The Resident
Director
Cast
, , ,
Rated
R
Runtime
86 min.
Release Date
02/18/2011
The Resident

Remember in Alfred Hitchcock’s Psycho when Marion Crane first arrives at the Bates Motel and, for a while, everything seems normal? Norman Bates appears to be a quirky but harmless guy who’s just awkward around a pretty lady, making chit-chat and munching on candy, until that moment when Hitchcock takes us into Norman’s office. Norman removes a painting from the wall to gaze through a peephole at Marion preparing for a shower, the last of her life. Now, imagine that portion of the film extended into a feature-length thriller, relocated from the middle of nowhere to New York City, and starring Hilary Swank and Jeffrey Dean Morgan in place of Janet Leigh and Anthony Perkins. It’s called The Resident. It’s the latest from the newly invigorated Hammer Films, and it’s not very good.

Swank plays orange-tanned ER doctor Juliet Devereau, who after breaking up with her unfaithful boyfriend Jack (Lee Pace), looks for a new home in the Big Apple. She finds a refurbished apartment with an exquisite view of the Brooklyn Bridge, which the chummy owner-operator, Max (Morgan), along with his co-owner and grandfather August (Christopher Lee), is eager to give away for a cheap price. He warns her that the building gets bad cell phone reception (because, of course, she’ll need that information later on when she tries to call for help), then hands her the keys without checking her references. On her first night, she has an eerie feeling like she’s being watched. Ominous ink blot shadows might be a figure standing in her bedroom, might not be, and a subjective camera peers through a two-way mirror into Juliet’s bathroom and watches her bathe.

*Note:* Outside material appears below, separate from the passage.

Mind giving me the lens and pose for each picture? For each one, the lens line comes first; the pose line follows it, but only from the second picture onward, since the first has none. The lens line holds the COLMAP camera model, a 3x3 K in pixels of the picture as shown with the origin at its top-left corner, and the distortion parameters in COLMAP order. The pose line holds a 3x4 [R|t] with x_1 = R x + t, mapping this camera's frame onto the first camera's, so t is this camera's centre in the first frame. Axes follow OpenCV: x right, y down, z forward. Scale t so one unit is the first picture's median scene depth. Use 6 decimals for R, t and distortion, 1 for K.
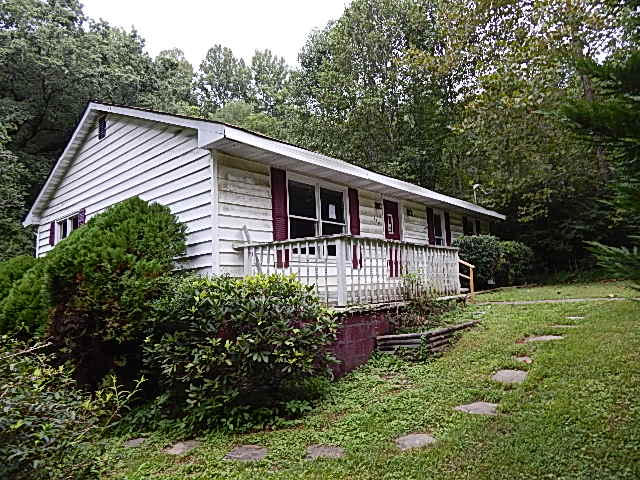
lens RADIAL K [[427.5, 0, 320.0], [0, 427.5, 240.0], [0, 0, 1]] dist [0.029137, -0.002067]
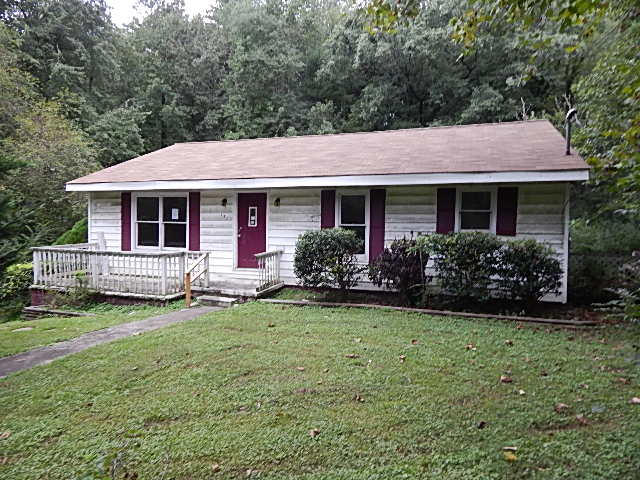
lens RADIAL K [[427.5, 0, 320.0], [0, 427.5, 240.0], [0, 0, 1]] dist [0.029137, -0.002067]
pose [[0.357644, 0.093133, -0.929202, 1.452365], [0.082202, 0.988013, 0.130667, -0.125310], [0.930233, -0.123114, 0.345701, 0.971399]]
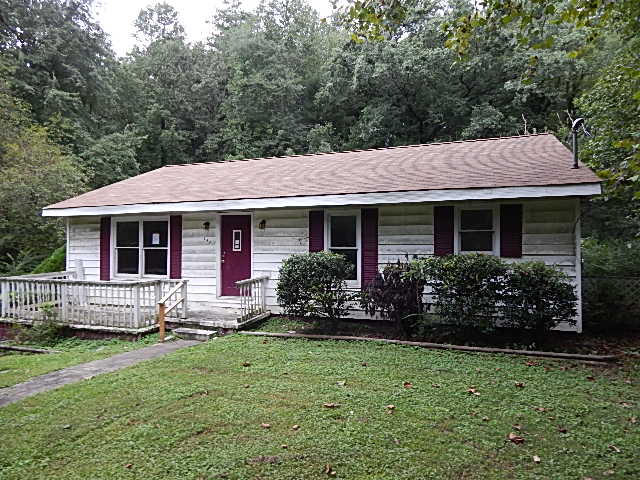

But who’s watching her, Max or his looming grandfather? There are no other suspects, unfortunately, because the building has no other tenants (some peculiar side characters could have livened the show up like the ones in Roman Polanski’s Rosemary’s Baby and The Tenant do). To make us squirm, Max and Juliet begin a flirtation, he creepily excited, yet with a charming energy about him, while she remains unsure if she’s really over Jack. Then, about fifteen minutes into the movie, director Antti Jokinen explains away our suspicions and guesswork through a sloppy rewind-replay effect, showing us, rather than letting the audience discover, Max’s horrible secrets since the movie began. Soon enough, Juliet decides that she still loves her ex and breaks it off with Max. As you can imagine, Max, the obsessive voyeur, doesn’t take this news too well.

Co-written by Jokinen and Robert Orr, The Resident has the beginnings of a good thriller, with its classic horror roots and Oscar-winning lead. It’s certainly more entertaining than The Roommate, a recent dud similar in content. Much of the problem here resides in the one-note characters designated to the common tropes of damsel and psycho, though Morgan is effective in his thinly described role, even if he’s too good-looking. His performance contains too much rocking and crying (if only we understood what he was rocking and crying about). But there’s neither a postscript psychological explanation nor even coherent hints at Max’s past to deepen the character (there are, however, a few incoherent ones). Swank, who also co-produced, seems more interested in showing offer her naked, thin frame than developing her character. It’s enough to know that she’s a victim, whereas Hitchcock spent a third of his film developing Marion Crane as a complicated woman.

The moment the filmmakers decided to give away their only secret with the sloppy total recall effect, they lose a good deal of suspense that could have prolonged and deepened this barely 90-minute feature. Instead, The Resident’s morbid take on a few minutes of Psycho loses steam and turns to drivel when, in the third act, a confrontation ensues and a nail gun plays a crucial role. The picture boasts excellent photography by Guillermo Navarro, frequent cinematographer for Guillermo Del Toro and Robert Rodriguez, so the polished camera movements are slick and the lighting moody and menacing. But the story lacks any of the ingenuity that a craftier Hitchcock impersonator, like Brian De Palma, could have given the material.